My point is that this is very similar to how elliptic curves are being counted here.
I think that the correct mathematical terminology is that almost all the elliptic curves [of this family] come in only too types. (I'm not sure that this is official.)
For example, we know that almost all the numbers are normal, but we have a prof that any particular number is normal (but we have some good candidates). Moreover, we know plenty of numbers that are not normal. https://en.wikipedia.org/wiki/Normal_number
Each Ck is normal in base k, but that is a much weaker claim than the claim without limiting it to a base. That, we don’t know (”It is an open problem whether Ck is normal in bases b ≠ k”)
Each Chaitin constant (https://en.wikipedia.org/wiki/Chaitin%27s_constant) is normal in that stronger sense, but we don’t know, and can’t know, much more about them than that they are normal numbers between zero and one.
Probability theory is based on measure theory. You can think measure as abstraction of the size of a set. As others point out in different ways, probability 1 and zero-probability don't mean exactly what you think they mean.
Simply put: it’s possible to have a non-empty set with zero "size".
The article also explains why it is OK to say that elliptic curves come only in two types. Read the two paragraphs starting from "You may be wondering how it’s possible...". It seems like the curves of rank 0 and 1 are infinite and curves of rank greater than 1 are also infinite. But infinities are strange. The infinity of curves with rank 0 and 1 is much much greater than those of rank > 1 so essentially the latter can be ignored. That's what I understood.
I agree it's confusing. If you consider a random variable X whose value is the rank of a randomly chosen elliptic curve. Then I believe this article is saying X converges in probability [1] to 50%/50%.
Similarly related is the concept of "Almost Surely" [2]. Wikipedia includes a great example with throwing a dart.
Yes, it’s inaccurate. The rigorous way to say it would be “Almost all ecliptic curves are one of two types” but to a layman not familiar with the technical definition of almost all it may not seem particularly impressive.
It's essentially aleph 0 / aleph 1. Aleph 1 is so much larger than aleph 0 that this equation "equals" zero.
The real problem here is that this equation doesn't really make any sense: You can't divide infinity and expect answers that make sense in ordinary language.
So you can have an infinite number of curves of rank > 1, and yet there is 0% chance you'll come across one by accident (since you'll need to sample an infinite number of rank <= 1 curves in order to do that - but of course, you can't, there's an infinite number of them).
They're not really dividing aleph_0 by aleph_1. The important thing is that it has measure 0, but you can easily have a set with cardinality aleph_1 and measure 0.
There are also no ironic quotes around "equals". The measure really is 0.
Infinity has odd properties and there are multiple infinities. See: The Aleph and Beth infinity series.
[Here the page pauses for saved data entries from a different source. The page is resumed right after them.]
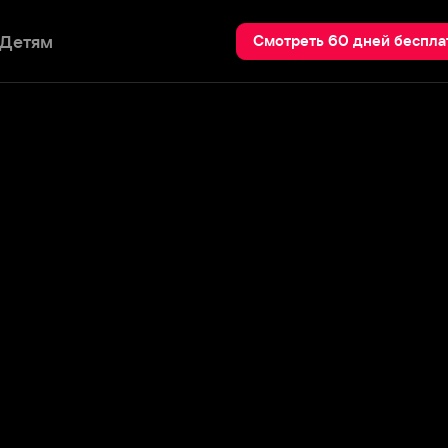
Пои
Смотреть 60 дней бесплатно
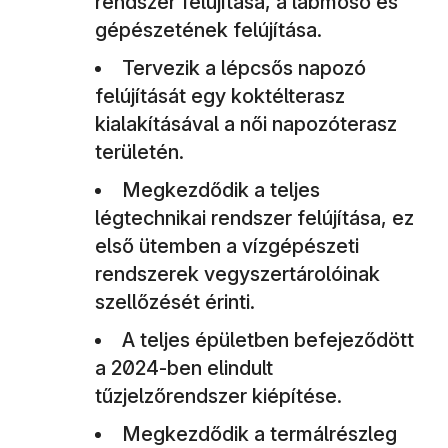
rendszer felújítása, a lábmosó és
gépészetének felújítása.
Tervezik a lépcsős napozó
felújítását egy koktélterasz
kialakításával a női napozóterasz
területén.
Megkezdődik a teljes
légtechnikai rendszer felújítása, ez
első ütemben a vízgépészeti
rendszerek vegyszertárolóinak
szellőzését érinti.
A teljes épületben befejeződött
a 2024-ben elindult
tűzjelzőrendszer kiépítése.
Megkezdődik a termálrészleg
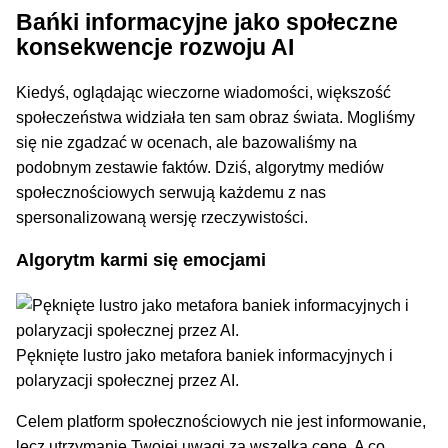
Bańki informacyjne jako społeczne
konsekwencje rozwoju AI
Kiedyś, oglądając wieczorne wiadomości, większość
społeczeństwa widziała ten sam obraz świata. Mogliśmy
się nie zgadzać w ocenach, ale bazowaliśmy na
podobnym zestawie faktów. Dziś, algorytmy mediów
społecznościowych serwują każdemu z nas
spersonalizowaną wersję rzeczywistości.
Algorytm karmi się emocjami
Pęknięte lustro jako metafora baniek informacyjnych i
polaryzacji społecznej przez AI.
Celem platform społecznościowych nie jest informowanie,
lecz utrzymanie Twojej uwagi za wszelką cenę. A co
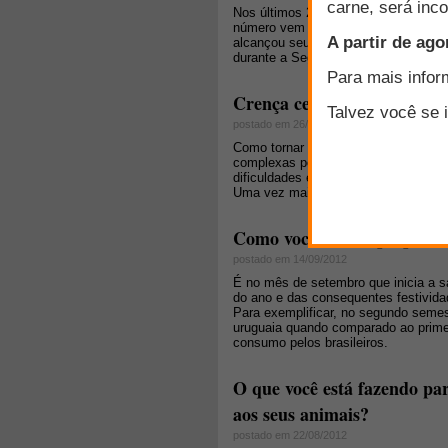
Nos últimos 20 anos, o número de ov
número vem declinando desde o final
alcançou seu pico. Hoje, o rebanho
durante a Segunda Guerra Mundial.
Crença cega ou desconfianç
postado em 26/03/2013
Como tornar realidade o estabelecim
complexas por parte da sociedade? 
dificuldades envolvidas nesse proce
Uma vez mais, o escândalo da 'carne
Como você está se preparan
postado em 14/09/2012
É no mês de setembro que inicia a sa
do ano e das consequentes festivid
Para exemplificar, no segundo semes
uruguaia quando comparado ao prim
consumo pelos brasileiros.
O que você está fazendo pa
aos seus animais?
postado em 22/08/2012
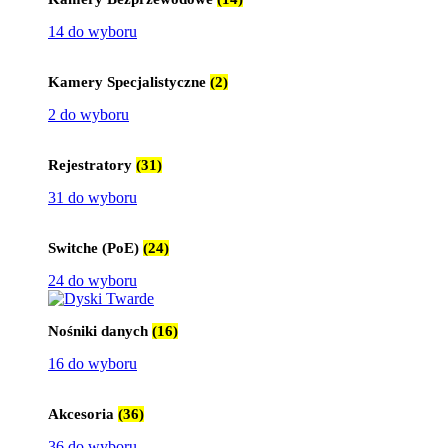
14 do wyboru
Kamery Specjalistyczne
(2)
2 do wyboru
Rejestratory
(31)
31 do wyboru
Switche (PoE)
(24)
24 do wyboru
Nośniki danych
(16)
16 do wyboru
Akcesoria
(36)
36 do wyboru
For example, the natural numbers are infinite. They are aleph-null. The ordinal numbers are also infinite. They are aleph-one. Even thought both are infinite, aleph-one has more elements than aleph-null.
This is the realm of set theory and started with Georg Cantor.
Even though the quantities of ranks 0/1/2+ are infinities (countable or not), there are vastly more 0/1 than any other, so that mathematically, it's accurate to say that the odds of finding 2+ are zero. But it's not really zero.
These statements are consistent modulo zero measure (probability) sets. For instance: there are infinitely many rational numbers, but the probability of picking a rational number at random from the interval [0,1] is zero.
The proof in the article states that there is a 100% chance of a random elliptic curve being either rank 0 (50% chance) or rank 1 (50% chance).
However, the article also informs us that there are an infinite number of elliptic curves with rank 2 or more. For example, the elliptic curve `y2+y=x3+x2−2x` is of rank 2.
So is it truly accurate to say that elliptic curves come only in two types?